Elle se leva sur la pointe des pieds, enfila son peignoir et gagna la cuisine. Dehors, une bruine d’octobre tapissait les vitres et rendait l’aube silencieuse, presque intime. Marina mit la bouilloire en route, prit une feuille et traça un planning précis, heure par heure. Même sur le papier, ça faisait peur.

À 8 h, Andreï entra enfin, cheveux en bataille, l’air déjà agacé par le simple fait d’être debout.

— Y a du café ? grommela-t-il en tirant une chaise.

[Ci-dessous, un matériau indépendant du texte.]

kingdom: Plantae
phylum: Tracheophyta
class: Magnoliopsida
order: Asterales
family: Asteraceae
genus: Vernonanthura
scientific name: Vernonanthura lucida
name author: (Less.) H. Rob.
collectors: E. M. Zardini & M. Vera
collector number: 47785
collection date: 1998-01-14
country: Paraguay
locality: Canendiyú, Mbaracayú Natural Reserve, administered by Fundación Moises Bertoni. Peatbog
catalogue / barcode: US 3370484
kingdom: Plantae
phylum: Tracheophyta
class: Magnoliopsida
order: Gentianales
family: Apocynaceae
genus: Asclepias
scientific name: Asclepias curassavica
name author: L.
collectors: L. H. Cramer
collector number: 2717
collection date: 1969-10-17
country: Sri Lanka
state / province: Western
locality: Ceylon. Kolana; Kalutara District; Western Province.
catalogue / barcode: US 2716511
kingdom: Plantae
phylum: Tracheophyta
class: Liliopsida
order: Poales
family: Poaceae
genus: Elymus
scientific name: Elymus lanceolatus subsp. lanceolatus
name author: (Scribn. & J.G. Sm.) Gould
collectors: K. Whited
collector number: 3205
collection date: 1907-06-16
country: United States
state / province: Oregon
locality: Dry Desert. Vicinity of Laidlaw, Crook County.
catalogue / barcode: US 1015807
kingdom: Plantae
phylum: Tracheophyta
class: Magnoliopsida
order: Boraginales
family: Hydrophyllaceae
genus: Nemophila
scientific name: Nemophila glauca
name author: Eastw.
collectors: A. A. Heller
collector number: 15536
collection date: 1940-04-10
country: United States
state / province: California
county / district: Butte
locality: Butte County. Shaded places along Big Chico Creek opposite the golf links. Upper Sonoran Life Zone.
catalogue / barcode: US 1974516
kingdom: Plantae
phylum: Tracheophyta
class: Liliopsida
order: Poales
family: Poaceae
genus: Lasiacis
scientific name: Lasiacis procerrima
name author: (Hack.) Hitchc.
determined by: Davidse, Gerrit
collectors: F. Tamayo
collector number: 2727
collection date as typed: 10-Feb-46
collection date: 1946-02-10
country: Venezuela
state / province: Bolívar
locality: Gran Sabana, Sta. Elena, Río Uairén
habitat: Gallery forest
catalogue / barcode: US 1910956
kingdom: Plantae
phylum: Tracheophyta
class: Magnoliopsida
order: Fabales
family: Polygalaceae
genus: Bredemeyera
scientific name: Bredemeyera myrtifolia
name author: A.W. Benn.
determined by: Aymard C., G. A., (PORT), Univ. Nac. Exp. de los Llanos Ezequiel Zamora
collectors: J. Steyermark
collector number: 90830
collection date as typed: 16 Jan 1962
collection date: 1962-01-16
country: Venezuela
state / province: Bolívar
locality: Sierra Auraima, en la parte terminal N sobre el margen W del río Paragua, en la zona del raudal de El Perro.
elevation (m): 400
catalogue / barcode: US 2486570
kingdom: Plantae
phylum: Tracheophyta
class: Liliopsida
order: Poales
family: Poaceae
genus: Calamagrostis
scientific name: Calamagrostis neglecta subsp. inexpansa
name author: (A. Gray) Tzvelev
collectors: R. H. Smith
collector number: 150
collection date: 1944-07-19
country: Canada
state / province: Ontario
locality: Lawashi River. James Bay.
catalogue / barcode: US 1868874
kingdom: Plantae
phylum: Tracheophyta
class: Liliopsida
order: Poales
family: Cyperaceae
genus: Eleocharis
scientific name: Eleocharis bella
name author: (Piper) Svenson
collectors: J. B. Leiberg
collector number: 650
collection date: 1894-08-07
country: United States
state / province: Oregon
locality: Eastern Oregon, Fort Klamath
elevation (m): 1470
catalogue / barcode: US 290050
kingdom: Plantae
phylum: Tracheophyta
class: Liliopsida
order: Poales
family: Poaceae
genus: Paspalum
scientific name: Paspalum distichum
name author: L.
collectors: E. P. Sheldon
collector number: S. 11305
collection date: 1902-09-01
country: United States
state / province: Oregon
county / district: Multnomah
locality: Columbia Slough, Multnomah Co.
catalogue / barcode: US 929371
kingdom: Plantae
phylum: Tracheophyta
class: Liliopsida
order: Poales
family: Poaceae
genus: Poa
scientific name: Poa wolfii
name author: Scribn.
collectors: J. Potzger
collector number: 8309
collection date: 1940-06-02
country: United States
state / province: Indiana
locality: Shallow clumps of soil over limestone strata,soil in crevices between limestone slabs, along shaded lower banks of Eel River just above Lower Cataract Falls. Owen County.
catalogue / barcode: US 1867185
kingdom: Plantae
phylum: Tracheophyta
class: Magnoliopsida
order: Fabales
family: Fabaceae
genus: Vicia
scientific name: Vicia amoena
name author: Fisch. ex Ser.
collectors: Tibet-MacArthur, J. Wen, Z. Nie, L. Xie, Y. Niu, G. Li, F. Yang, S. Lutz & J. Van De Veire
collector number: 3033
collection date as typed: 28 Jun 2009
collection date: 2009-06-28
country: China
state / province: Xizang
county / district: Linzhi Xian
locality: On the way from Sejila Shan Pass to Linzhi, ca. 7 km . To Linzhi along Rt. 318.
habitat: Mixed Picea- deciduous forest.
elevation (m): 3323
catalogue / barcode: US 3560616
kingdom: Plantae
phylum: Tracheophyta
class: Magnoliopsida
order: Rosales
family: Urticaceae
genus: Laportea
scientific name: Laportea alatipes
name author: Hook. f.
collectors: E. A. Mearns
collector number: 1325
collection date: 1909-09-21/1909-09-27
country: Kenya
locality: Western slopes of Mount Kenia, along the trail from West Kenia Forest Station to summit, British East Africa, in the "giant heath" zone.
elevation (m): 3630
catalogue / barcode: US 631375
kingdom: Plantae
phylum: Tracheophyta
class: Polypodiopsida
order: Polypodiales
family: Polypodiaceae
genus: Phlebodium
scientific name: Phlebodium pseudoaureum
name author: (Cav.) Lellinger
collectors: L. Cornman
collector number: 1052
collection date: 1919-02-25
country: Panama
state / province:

— Je te le fais. Dis… tu pourrais sortir un peu plus tôt aujourd’hui ? J’ai besoin d’un coup de main. Les invités arrivent à 19 h, et il reste un monde à faire.

Il eut un petit rire sans lever les yeux.

— Marina, tu dramatises. Hacher deux trucs, enfourner une viande… Tu sais gérer, tu l’as fait cent fois.

Elle ne répondit pas tout de suite. « Tu sais gérer »… comme si tenir une maison en état de recevoir était un hobby qu’elle collectionnait.

— Au moins, passe l’aspirateur pendant que je suis dehors, demanda-t-elle, la tasse à la main.

— On verra, lâcha-t-il, déjà absorbé par son téléphone. Et au fait, tu prévois quoi ?

Marina énuméra, docile : salade Olivier, César, viande à la française, amuse-bouches… et un Napoléon.

— Pas mal. Prends du bon vin… et du cognac, surtout. Dimitri adore ça.

Il avala son café, fila sous la douche, puis disparut au travail en lançant un « À ce soir ! » au vol, depuis l’entrée.

Marina se retrouva face à sa liste, seule.

À 14 h, ses jambes protestaient déjà. L’appartement brillait, les sacs de courses étaient vides, les salades prêtes au frigo, la viande marinée attendait son heure. Restait le plus risqué : le Napoléon, avec sa crème pâtissière. Long, minutieux, impitoyable si l’on se trompait d’une minute.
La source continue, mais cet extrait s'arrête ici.